**Exercise:**
Leave the pictures out and reproduce all the entries word for word.

(Collection entries)
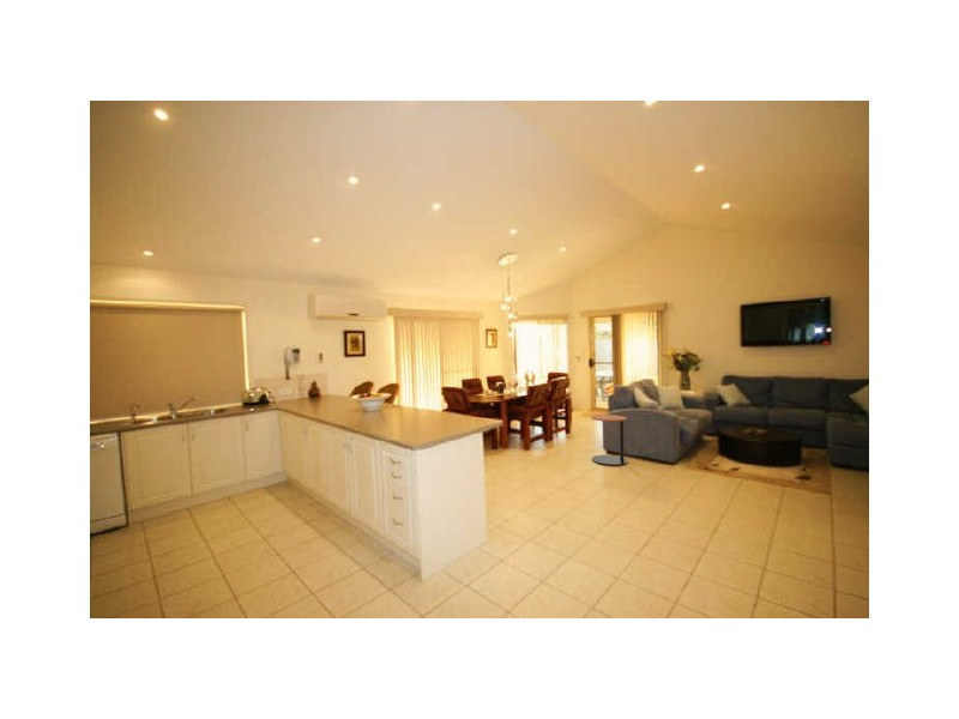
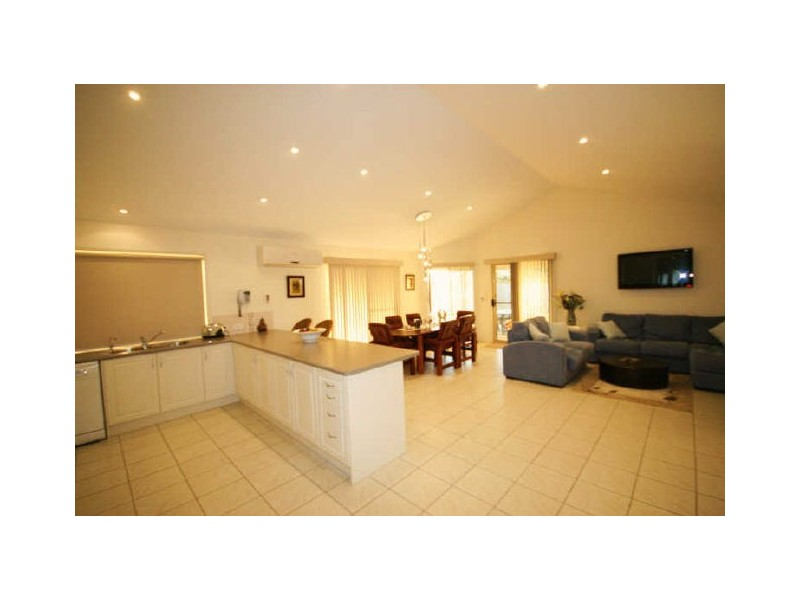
- side table [590,413,628,466]
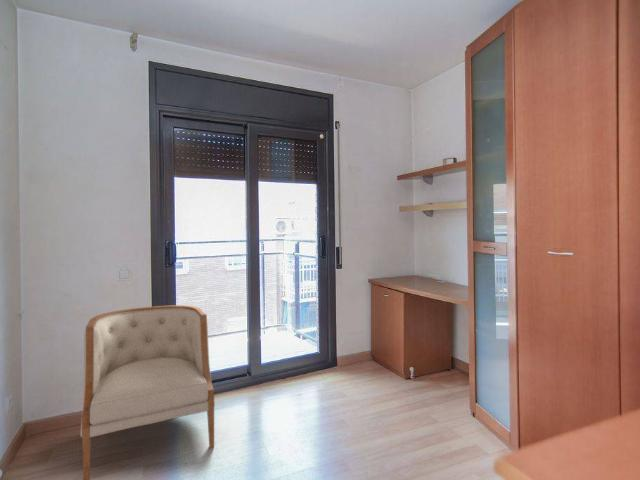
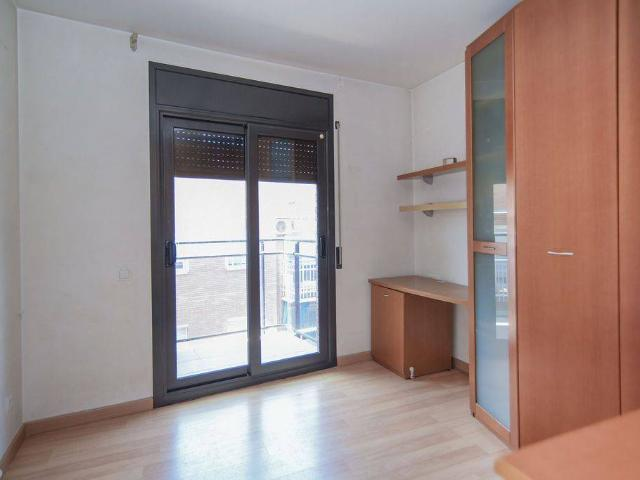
- chair [79,304,216,480]
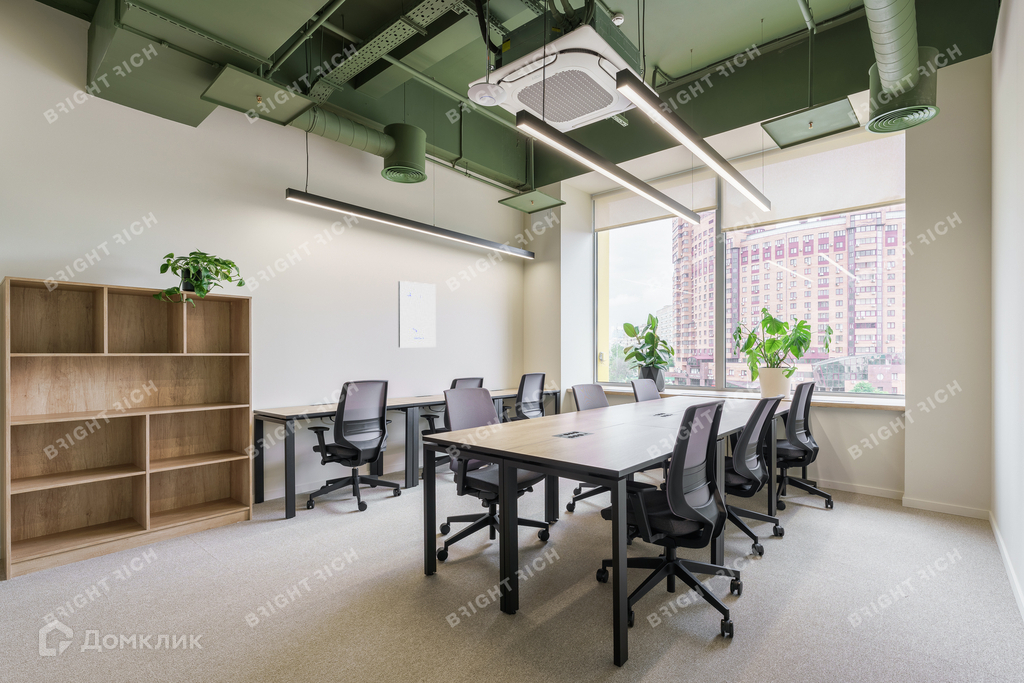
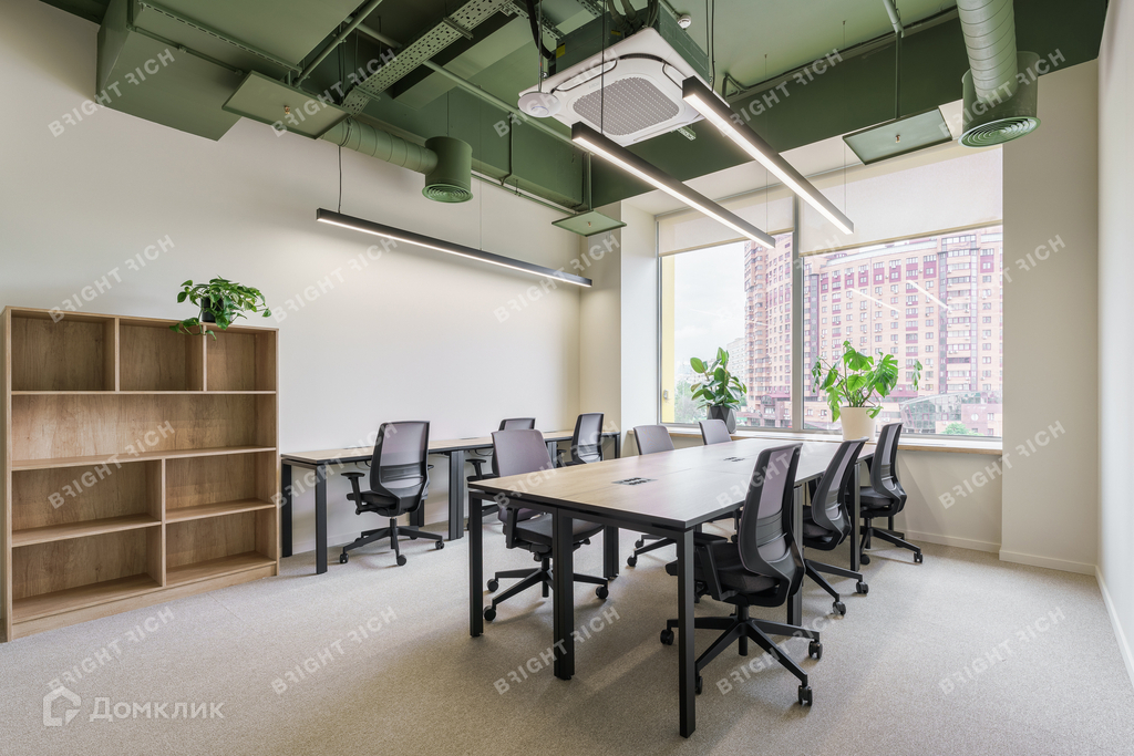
- wall art [397,280,437,348]
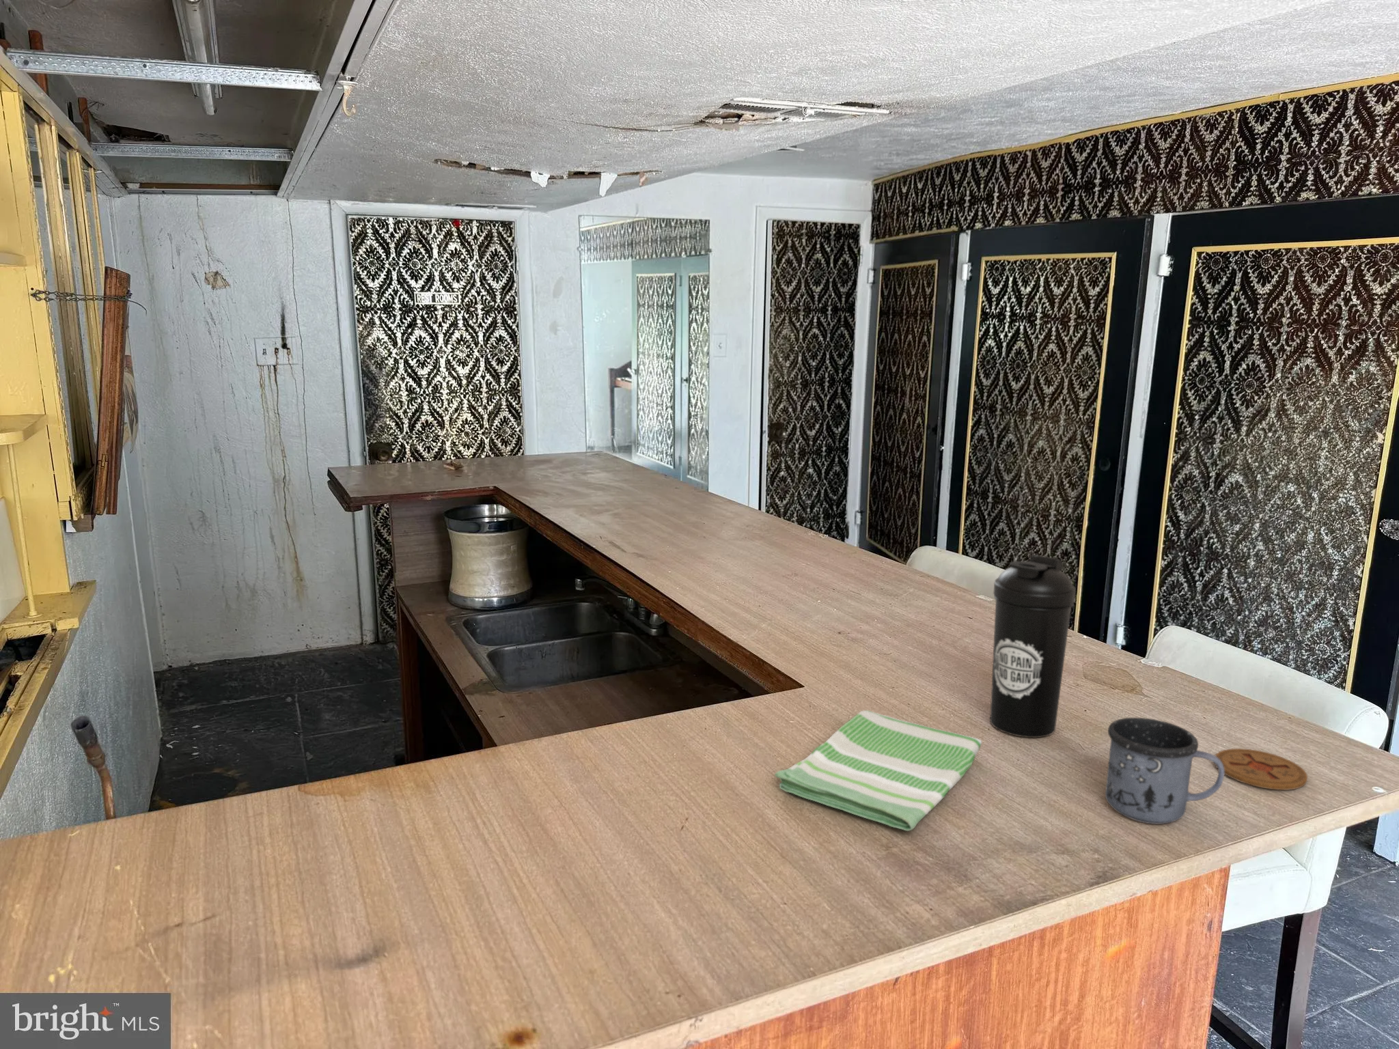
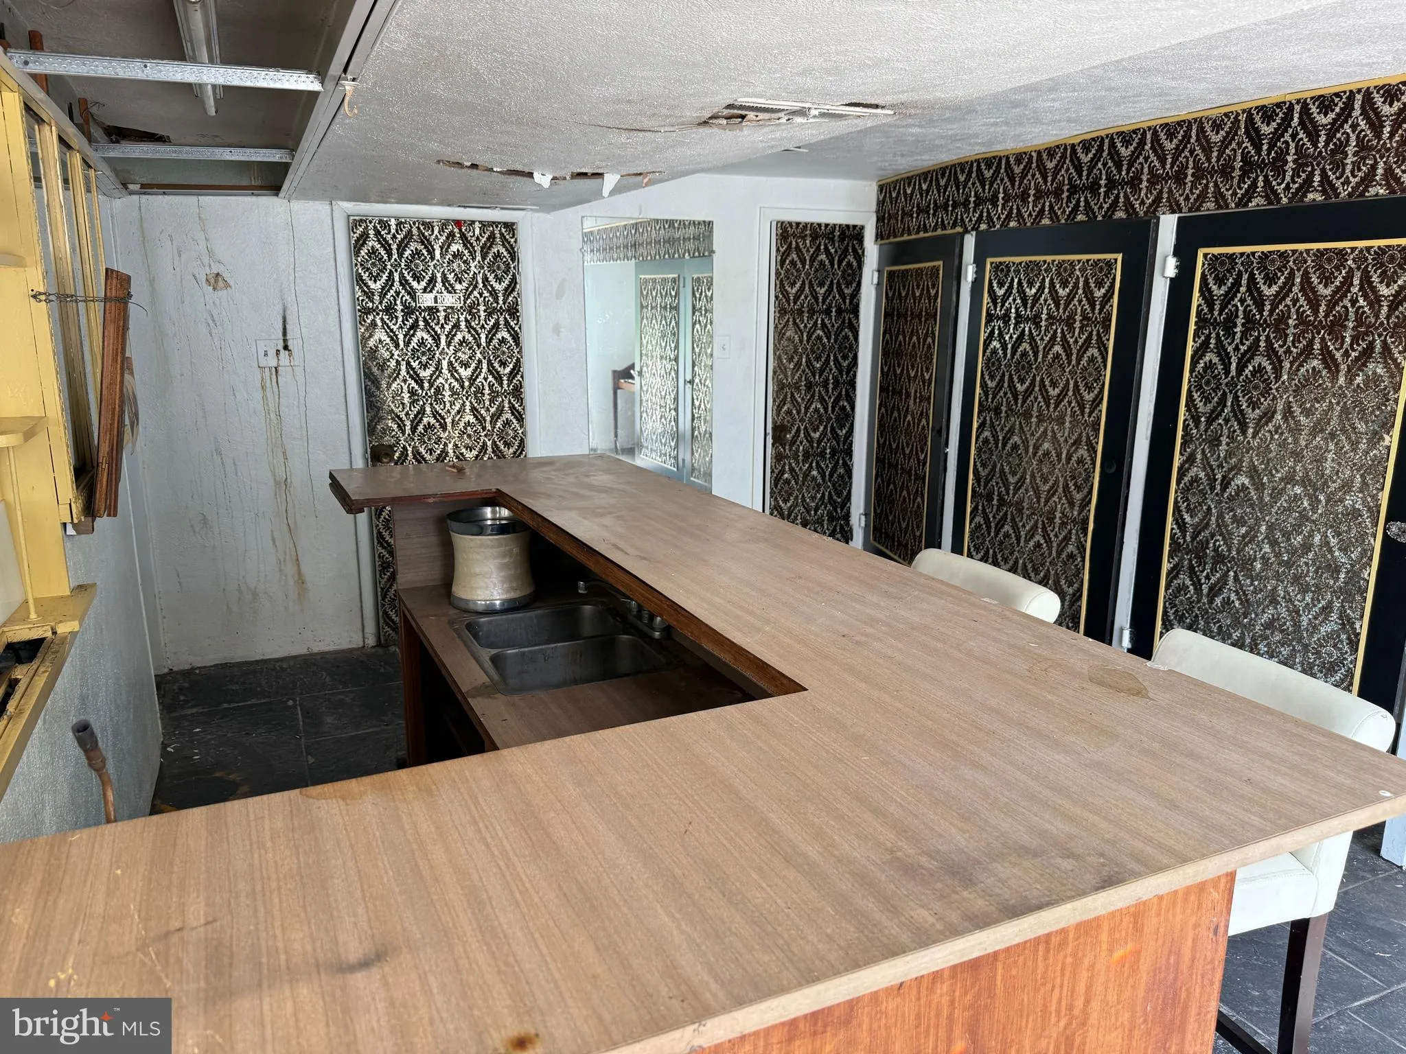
- mug [1105,717,1225,825]
- coaster [1214,748,1309,791]
- dish towel [774,710,983,832]
- water bottle [989,554,1076,738]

**Finished task:**
- side table [590,413,628,466]
- chair [79,304,216,480]
- wall art [397,280,437,348]
- mug [1105,717,1225,825]
- coaster [1214,748,1309,791]
- dish towel [774,710,983,832]
- water bottle [989,554,1076,738]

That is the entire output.